Pertempuran dihentikan selama tujuh hari baru-baru ini pada bulan November 2023. Dalam jeda pertempuran yang dimediasi oleh Qatar dengan bantuan dari Mesir dan AS, Hamas membebaskan lebih dari 100 tahanan, termasuk 80 warga Israel. Akibatnya, Israel menyerahkan 240 warga Palestina yang ditahan oleh Israel.
Menjelang pertemuan Hamas dengan Hoki99 Mesir dan meningkatkan ketegangan terhadap Israel, Senin (18/12/2023), Hamas menyampaikan video yang memperlihatkan warga Israel yang selama ini ditahan hidup-hidup. Video yang disampaikan oleh Unit Ezzedine al-Qassam, sayap taktis Hamas, diberi judul “Jangan Izinkan Kami Menjadi Tua Di Sini”. Dalam video ini, terlihat tiga pria Israel dengan wajah dicukur bersih meminta untuk diantar.
Sayap taktis kelompok Jihad Islam, Detasemen Al-Quds, juga menyampaikan video pada Selasa ini. Dalam video tersebut, dua pria Israel terlihat meminta tekanan pada Israel untuk membebaskan para tahanan. Kedua pria tersebut diketahui bernama Gadi Moses dan Elad Katzir.

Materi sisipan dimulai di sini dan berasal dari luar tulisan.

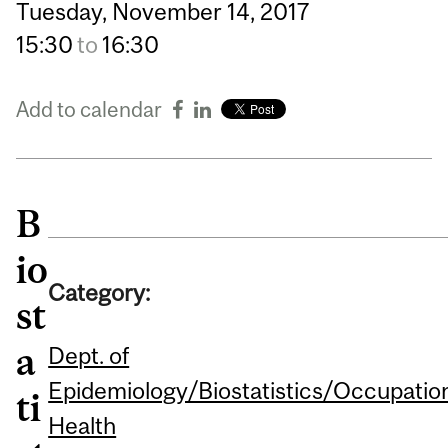
Tuesday,
November
14,
2017
15:30
to
16:30
Add to calendar
B
io
Category:
st
a
Dept. of
Epidemiology/Biostatistics/Occupatio
ti
Health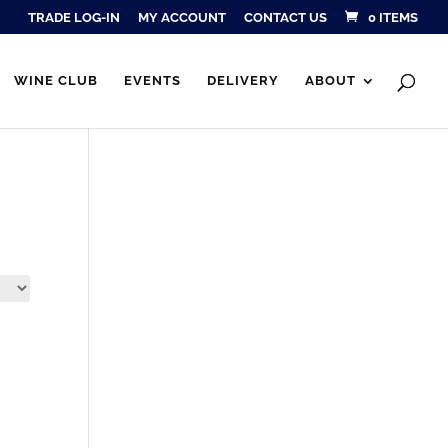
TRADE LOG-IN
MY ACCOUNT
CONTACT US
0 ITEMS
Products
SEARCH
search
WINE CLUB
EVENTS
DELIVERY
ABOUT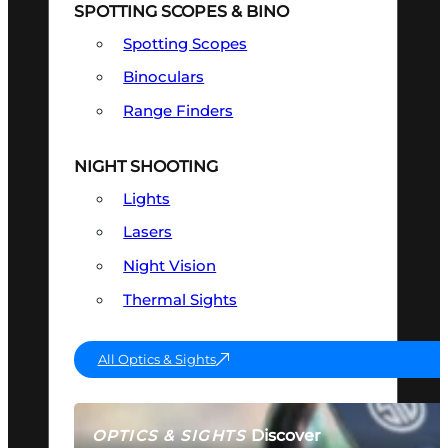
SPOTTING SCOPES & BINO
Spotting Scopes
Binoculars
Range Finders
NIGHT SHOOTING
Lights
Lasers
Night Vision
Thermal Sights
All Optics & Sights
Discover
OPTICS & SIGHTS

Musa berusia 79 tahun dan bekerja sebagai peternak. Dia ditangkap dari kibbutz pada 7 Oktober. Sementara itu, Katzir berusia 47 tahun dan juga dibajak dari kibbutz bersama ibunya. Sesuai laporan media, ibu Katzir telah dilahirkan, sementara ayahnya dibunuh.

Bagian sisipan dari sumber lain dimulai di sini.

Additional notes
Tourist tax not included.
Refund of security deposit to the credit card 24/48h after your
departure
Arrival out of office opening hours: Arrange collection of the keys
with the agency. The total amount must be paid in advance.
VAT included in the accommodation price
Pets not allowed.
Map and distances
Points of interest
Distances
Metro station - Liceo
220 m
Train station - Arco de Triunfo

Beberapa tahanan, yang masih berada di Gaza, dinyatakan meninggal secara in-absentia oleh para ahli Israel.
Dari pihak Israel, upaya revisi gencatan senjata didorong oleh berbagai elemen. Wilayah lokal di seluruh dunia, termasuk mitra terdekat Israel, memaksa pemerintah Israel untuk melakukan gencatan senjata. Serangkaian penembakan yang dilakukan oleh angkatan bersenjata Israel, yang secara keliru membunuh tiga tahanan Israel yang sedang mencari bantuan, menambah ketegangan.
Pendeta Asing Perancis Catherine Colonna membutuhkan “jeda cepat dalam pertempuran” dengan berbagai target. Diantaranya adalah memiliki pilihan untuk membebaskan lebih banyak tahanan, menambah jumlah bantuan di Gaza, dan memulai solusi politik untuk perjuangan Hamas-Israel.
Pada Minggu (17/12/2023), Pendeta Asing Inggris David Cameron dan Pendeta Asing Jerman Annalena Baerbock menulis artikel bersama di media Inggris, Sunday Times. Dalam artikel tersebut, keduanya menuntut gencatan senjata yang dapat dipertahankan di Gaza. Keduanya berpendapat bahwa sejumlah besar warga biasa telah meninggal dunia.
Menurut Cameron dan Baerbock, setiap upaya harus dilakukan untuk mencapai gencatan senjata yang dapat dipertahankan dan dengan cara ini mencapai keharmonisan. Ketika ditanya apa yang dimaksud dengan “praktis gencatan senjata” dalam artikel tersebut, Cameron saat berkunjung ke Roma, Italia, Selasa (19/12/2023), memahami bahwa akhir dari pertempuran “tidak bisa disebut mendukung. dengan asumsi Anda berhenti (pertempuran) selamanya, sementara Hamas diizinkan untuk terus mengendalikan bahkan satu wilayah pun di Gaza.”